Another addition would be to update view version after every batch iteration here

\Magento\Framework\Mview\View::executeAction

add

            $vsFrom += $batchSize;
            $action->execute($ids);
            $this->getState()->setVersionId($vsFrom)->save(); //this line

this would keep last processed version in case of process crash. Otherwise the cron would start over the changelog processing and loop the indexer.

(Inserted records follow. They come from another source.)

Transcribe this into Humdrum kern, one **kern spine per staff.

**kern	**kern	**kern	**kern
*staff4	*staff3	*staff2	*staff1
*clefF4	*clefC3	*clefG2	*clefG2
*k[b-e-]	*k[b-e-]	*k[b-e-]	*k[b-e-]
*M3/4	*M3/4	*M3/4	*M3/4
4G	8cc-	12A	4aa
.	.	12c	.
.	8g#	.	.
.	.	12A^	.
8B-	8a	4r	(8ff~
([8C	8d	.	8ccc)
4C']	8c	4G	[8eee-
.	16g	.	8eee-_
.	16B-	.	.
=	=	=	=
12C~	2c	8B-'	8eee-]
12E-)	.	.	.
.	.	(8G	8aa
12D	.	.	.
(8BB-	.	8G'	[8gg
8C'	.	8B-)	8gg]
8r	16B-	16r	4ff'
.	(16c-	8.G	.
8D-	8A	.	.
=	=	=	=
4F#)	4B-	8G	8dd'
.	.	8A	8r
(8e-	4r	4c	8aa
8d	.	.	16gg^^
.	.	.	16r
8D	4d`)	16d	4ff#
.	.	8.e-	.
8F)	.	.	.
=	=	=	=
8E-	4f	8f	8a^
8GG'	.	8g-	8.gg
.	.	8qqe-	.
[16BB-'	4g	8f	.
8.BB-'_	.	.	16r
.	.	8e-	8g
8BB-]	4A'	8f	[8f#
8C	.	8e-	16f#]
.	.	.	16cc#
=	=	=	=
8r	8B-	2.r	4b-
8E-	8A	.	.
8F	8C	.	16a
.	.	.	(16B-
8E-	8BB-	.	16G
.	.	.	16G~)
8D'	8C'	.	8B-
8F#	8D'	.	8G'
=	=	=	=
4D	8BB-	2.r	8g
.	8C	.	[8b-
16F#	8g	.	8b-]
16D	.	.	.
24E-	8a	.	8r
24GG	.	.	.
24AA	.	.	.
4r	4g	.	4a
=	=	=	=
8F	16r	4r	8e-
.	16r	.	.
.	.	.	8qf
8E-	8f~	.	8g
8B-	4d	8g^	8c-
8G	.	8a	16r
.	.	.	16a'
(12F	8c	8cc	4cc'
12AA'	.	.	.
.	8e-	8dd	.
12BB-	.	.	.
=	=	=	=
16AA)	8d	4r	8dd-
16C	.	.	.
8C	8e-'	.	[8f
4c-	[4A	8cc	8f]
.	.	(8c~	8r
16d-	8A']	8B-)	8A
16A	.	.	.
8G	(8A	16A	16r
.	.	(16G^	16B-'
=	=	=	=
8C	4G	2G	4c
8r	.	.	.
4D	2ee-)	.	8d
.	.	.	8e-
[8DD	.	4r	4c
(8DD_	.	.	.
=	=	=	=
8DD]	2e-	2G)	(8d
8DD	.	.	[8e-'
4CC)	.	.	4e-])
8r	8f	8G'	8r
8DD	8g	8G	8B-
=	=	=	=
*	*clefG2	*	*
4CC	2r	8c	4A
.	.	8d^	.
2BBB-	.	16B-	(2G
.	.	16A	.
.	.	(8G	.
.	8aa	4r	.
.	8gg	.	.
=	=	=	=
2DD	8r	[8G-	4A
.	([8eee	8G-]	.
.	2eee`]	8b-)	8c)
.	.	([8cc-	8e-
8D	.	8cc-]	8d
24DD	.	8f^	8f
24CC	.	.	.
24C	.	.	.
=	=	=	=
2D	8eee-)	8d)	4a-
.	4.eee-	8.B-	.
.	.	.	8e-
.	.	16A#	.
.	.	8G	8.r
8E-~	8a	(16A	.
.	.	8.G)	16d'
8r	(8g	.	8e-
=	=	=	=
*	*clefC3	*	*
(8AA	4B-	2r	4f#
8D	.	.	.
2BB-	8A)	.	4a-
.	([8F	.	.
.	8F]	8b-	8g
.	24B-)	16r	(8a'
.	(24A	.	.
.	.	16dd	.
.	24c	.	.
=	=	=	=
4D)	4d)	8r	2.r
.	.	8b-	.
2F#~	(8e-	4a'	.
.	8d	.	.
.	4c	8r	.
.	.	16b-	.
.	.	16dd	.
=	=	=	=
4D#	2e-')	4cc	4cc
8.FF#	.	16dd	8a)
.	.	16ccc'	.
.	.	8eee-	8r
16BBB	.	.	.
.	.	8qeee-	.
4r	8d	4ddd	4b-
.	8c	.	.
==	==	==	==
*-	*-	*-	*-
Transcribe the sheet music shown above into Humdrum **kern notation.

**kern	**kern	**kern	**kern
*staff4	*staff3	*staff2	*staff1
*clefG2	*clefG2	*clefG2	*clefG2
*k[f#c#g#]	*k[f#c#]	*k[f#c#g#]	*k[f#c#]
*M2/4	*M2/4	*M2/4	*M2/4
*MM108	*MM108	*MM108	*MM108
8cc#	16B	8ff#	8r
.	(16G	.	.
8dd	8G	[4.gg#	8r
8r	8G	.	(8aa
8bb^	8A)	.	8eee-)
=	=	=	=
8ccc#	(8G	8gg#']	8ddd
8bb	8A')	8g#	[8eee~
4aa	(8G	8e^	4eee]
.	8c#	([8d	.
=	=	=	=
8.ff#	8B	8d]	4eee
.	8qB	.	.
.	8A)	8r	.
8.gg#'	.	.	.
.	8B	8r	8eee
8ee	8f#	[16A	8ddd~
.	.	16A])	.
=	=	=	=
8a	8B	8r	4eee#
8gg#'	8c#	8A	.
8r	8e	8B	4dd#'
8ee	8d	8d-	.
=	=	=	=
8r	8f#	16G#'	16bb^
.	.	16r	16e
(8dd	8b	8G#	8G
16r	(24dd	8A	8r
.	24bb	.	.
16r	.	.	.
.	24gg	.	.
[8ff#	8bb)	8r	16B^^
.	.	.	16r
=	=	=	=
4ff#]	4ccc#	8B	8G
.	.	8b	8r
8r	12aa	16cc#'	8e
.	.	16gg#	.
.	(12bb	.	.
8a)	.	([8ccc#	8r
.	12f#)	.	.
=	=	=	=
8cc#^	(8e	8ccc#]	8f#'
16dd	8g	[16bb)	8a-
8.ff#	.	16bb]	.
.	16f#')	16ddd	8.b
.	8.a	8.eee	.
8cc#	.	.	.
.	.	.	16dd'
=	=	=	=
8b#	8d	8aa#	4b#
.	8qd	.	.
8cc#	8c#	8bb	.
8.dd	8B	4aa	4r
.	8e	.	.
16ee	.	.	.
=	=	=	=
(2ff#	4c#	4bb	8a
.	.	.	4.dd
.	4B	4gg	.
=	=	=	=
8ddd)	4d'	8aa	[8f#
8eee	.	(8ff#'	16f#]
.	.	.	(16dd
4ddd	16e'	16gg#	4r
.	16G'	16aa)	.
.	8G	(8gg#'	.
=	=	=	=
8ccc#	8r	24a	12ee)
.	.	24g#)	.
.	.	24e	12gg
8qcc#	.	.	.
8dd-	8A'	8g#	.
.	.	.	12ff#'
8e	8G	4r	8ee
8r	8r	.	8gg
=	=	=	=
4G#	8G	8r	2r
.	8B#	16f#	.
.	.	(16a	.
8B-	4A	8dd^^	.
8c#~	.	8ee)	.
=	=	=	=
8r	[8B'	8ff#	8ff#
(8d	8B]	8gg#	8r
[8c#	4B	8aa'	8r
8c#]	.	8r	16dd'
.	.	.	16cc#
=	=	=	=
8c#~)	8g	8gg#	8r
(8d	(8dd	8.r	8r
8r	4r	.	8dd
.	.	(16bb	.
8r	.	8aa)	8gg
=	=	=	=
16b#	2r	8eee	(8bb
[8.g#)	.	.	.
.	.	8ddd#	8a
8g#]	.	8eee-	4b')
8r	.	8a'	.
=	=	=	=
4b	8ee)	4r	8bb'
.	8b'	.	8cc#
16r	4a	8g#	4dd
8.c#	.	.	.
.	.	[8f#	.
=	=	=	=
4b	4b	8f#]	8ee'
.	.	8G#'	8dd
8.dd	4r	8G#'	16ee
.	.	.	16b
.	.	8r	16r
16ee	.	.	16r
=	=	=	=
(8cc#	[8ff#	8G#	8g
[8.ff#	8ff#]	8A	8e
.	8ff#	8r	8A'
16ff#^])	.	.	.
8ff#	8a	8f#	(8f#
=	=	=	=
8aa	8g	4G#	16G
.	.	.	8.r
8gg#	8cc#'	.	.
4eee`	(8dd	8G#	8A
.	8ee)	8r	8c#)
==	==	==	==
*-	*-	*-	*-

ilnytskyi commented 9 months ago

Whoever interested to try adaptation of @dooblem approach use these patches:

Index: vendor/magento/framework/Mview/View.php
IDEA additional info:
Subsystem: com.intellij.openapi.diff.impl.patch.CharsetEP
<+>UTF-8
===================================================================
diff --git a/vendor/magento/framework/Mview/View.php b/vendor/magento/framework/Mview/View.php
--- a/vendor/magento/framework/Mview/View.php
+++ b/vendor/magento/framework/Mview/View.php   (date 1701886312378)
@@ -314,7 +314,21 @@
                 break;
             }
             $vsFrom += $batchSize;
-            $action->execute($ids);
+
+            //TASKID: port of https://github.com/magento/magento2/issues/30012#issuecomment-1829364973 approach
+            $nextVersionId = intval(max(array_column($ids, 'max_version_id') ?: [0]));
+            if ($nextVersionId > 0) {
+                $vsFrom = $nextVersionId;
+            }
+
+            $isMultidimensional = isset($ids[0]) && is_array($ids[0]);
+
+            if ($isMultidimensional) {
+                $action->execute(array_map('intval', array_column($ids, 'entity_id')));
+            } else {
+                $action->execute($ids);
+            }
+            $this->getState()->setVersionId($vsFrom)->save();
         }
     }

and walker using max version id and having

Index: vendor/magento/framework/Mview/View/ChangeLogBatchWalker.php
IDEA additional info:
Subsystem: com.intellij.openapi.diff.impl.patch.CharsetEP
<+>UTF-8
===================================================================
diff --git a/vendor/magento/framework/Mview/View/ChangeLogBatchWalker.php b/vendor/magento/framework/Mview/View/ChangeLogBatchWalker.php
--- a/vendor/magento/framework/Mview/View/ChangeLogBatchWalker.php
+++ b/vendor/magento/framework/Mview/View/ChangeLogBatchWalker.php  (date 1701886718709)
@@ -40,8 +40,8 @@
         if (!$connection->isTableExists($changelogTableName)) {
             throw new ChangelogTableNotExistsException(new Phrase("Table %1 does not exist", [$changelogTableName]));
         }
-
-        $select = $connection->select()->distinct(true)
+        //TASKID: adaptation of https://github.com/magento/magento2/issues/30012#issuecomment-1829364973 approach
+        $select = $connection->select()
             ->where(
                 'version_id > ?',
                 $fromVersionId
@@ -50,10 +50,16 @@
                 'version_id <= ?',
                 $toVersion
             )
+            //TASKID: adaptation of https://github.com/magento/magento2/issues/30012#issuecomment-1829364973 approach
+            ->having('max_version_id > ?', $fromVersionId)
+            ->having('max_version_id <= ?', $toVersion)
             ->group([$changelog->getColumnName()])
+            //TASKID: adaptation of https://github.com/magento/magento2/issues/30012#issuecomment-1829364973 approach
+            ->order('max_version_id ASC')
             ->limit($batchSize);
+        //TASKID: adaptation of https://github.com/magento/magento2/issues/30012#issuecomment-1829364973 approach
+        $select->from($changelogTableName, [$changelog->getColumnName(), 'max_version_id' => new \Zend_Db_Expr('MAX(version_id)')]);

-        $select->from($changelogTableName, [$changelog->getColumnName()]);
-        return $connection->fetchCol($select);
+        return $connection->fetchAll($select);
     }
 }

To me works like a rocket. We have about 5K products but update them frequently so changelogs are huge more that 200K, so now instead of walking CL by 1000 any partial reindex can process the whole catalog just in 5 iteration. Additionally after every iteration the Mview version is saved to DB.